In Software architecture, for big systems and large-scale ones, there is a concept called Eventual consistency that describes how data is eventually consistent across different nodes or components of a system. In other words, eventual consistency is the idea that if you make a change to a data item, eventually all replicas of that data item will be updated with the same data.
The reason eventual consistency is important in distributed systems is that different nodes or components of a system may not always be able to communicate with each other in real time. This can be due to a variety of factors such as network latency, hardware failures, or other issues.
In order to deal with this, distributed systems often use a technique called eventual consistency. With eventual consistency, data is replicated across multiple nodes or components of the system, and changes are made to each replica independently. Over time, these changes will be propagated to all other replicas, ensuring that all nodes eventually have the same data.

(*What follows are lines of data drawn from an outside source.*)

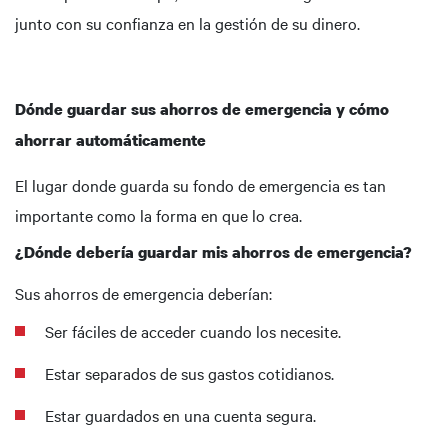
junto con su confianza en la gestión de su dinero.
Dónde guardar sus ahorros de emergencia y cómo
ahorrar automáticamente
El lugar donde guarda su fondo de emergencia es tan
importante como la forma en que lo crea.
¿Dónde debería guardar mis ahorros de emergencia?
Sus ahorros de emergencia deberían:
Ser fáciles de acceder cuando los necesite.
Estar separados de sus gastos cotidianos.
Estar guardados en una cuenta segura.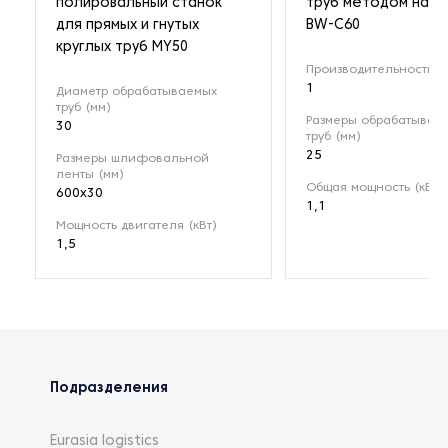
полировальный станок
труб методом нави
для прямых и гнутых
BW-C60
круглых труб MY50
Производительность (
1
Диаметр обрабатываемых
труб (мм)
Размеры обрабатывае
30
труб (мм)
25
Размеры шлифовальной
ленты (мм)
Общая мощность (кВт)
600x30
1,1
Мощность двигателя (кВт)
1,5
Подразделения
Eurasia logistics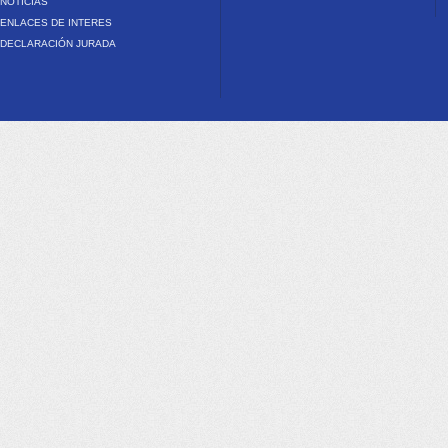
NOTICIAS
ENLACES DE INTERES
DECLARACIÓN JURADA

While eventual consistency is a useful technique, it is important to note that it is not the same as immediate consistency. In an immediately consistent system, changes made to a data item are immediately propagated to all other replicas of that data item. However, this is often not feasible in distributed systems due to network latency and other factors.
There are different approaches to achieving eventual consistency in distributed systems, including techniques such as conflict resolution, versioning, and vector clocks. These techniques help ensure that changes to data items are eventually propagated to all nodes in the system.
One common example of eventual consistency in action is in distributed databases. In a distributed database, data is replicated across multiple nodes, and changes to that data are made independently on each node. Over time, the changes are propagated to all other nodes, ensuring that all nodes eventually have the same data.